What needs to be done: Select each line of the listing that contains the string "must" and copy it out. Matches are case-sensitive.

※ ※ ※

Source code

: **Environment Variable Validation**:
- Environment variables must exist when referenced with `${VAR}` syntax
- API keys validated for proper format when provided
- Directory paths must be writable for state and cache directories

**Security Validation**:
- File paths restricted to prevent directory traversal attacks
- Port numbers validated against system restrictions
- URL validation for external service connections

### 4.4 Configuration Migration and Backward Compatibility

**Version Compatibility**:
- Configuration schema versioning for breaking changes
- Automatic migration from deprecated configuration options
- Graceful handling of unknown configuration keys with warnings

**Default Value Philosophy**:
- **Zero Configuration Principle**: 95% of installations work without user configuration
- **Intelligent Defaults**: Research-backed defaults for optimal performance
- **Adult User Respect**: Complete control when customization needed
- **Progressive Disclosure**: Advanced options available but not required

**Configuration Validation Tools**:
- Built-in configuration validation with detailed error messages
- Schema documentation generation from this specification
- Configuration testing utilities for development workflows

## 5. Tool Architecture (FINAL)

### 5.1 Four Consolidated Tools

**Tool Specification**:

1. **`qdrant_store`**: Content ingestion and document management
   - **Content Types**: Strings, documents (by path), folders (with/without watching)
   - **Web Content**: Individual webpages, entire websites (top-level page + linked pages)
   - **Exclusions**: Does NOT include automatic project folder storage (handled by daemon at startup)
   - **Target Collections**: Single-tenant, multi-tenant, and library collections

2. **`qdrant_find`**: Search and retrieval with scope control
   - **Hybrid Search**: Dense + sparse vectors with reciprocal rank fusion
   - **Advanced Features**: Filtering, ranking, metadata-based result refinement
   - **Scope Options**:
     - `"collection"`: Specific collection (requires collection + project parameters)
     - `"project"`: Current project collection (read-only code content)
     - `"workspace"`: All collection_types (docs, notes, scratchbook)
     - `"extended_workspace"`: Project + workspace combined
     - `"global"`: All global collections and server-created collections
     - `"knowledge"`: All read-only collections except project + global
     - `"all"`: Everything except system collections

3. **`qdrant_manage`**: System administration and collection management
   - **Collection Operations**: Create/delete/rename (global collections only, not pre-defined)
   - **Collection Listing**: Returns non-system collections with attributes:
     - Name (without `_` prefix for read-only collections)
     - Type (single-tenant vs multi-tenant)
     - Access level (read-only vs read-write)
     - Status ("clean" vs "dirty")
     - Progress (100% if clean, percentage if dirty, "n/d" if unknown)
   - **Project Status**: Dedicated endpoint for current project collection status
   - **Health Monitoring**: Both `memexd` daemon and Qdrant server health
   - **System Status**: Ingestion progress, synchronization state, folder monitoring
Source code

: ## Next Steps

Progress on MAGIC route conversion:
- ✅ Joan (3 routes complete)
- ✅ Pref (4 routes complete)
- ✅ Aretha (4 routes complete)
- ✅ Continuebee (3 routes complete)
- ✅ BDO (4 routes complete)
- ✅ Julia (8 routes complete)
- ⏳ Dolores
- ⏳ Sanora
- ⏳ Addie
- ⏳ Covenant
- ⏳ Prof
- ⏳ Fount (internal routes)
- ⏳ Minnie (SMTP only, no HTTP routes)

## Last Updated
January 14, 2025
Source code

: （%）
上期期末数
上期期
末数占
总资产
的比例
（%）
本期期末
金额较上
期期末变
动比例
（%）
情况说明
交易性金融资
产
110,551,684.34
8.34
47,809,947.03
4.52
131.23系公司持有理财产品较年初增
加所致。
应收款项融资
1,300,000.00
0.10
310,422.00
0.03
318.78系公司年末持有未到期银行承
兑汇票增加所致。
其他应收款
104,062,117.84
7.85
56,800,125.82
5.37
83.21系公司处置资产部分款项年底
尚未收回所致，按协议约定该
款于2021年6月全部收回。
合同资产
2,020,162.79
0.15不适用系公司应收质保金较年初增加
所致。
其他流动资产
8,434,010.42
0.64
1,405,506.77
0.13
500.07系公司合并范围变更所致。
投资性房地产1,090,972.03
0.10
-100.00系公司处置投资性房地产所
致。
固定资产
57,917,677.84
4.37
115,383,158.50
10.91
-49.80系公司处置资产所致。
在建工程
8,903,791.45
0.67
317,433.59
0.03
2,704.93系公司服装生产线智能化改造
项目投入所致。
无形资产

※ ※ ※

Reply to the task:
- Environment variables must exist when referenced with `${VAR}` syntax
- Directory paths must be writable for state and cache directories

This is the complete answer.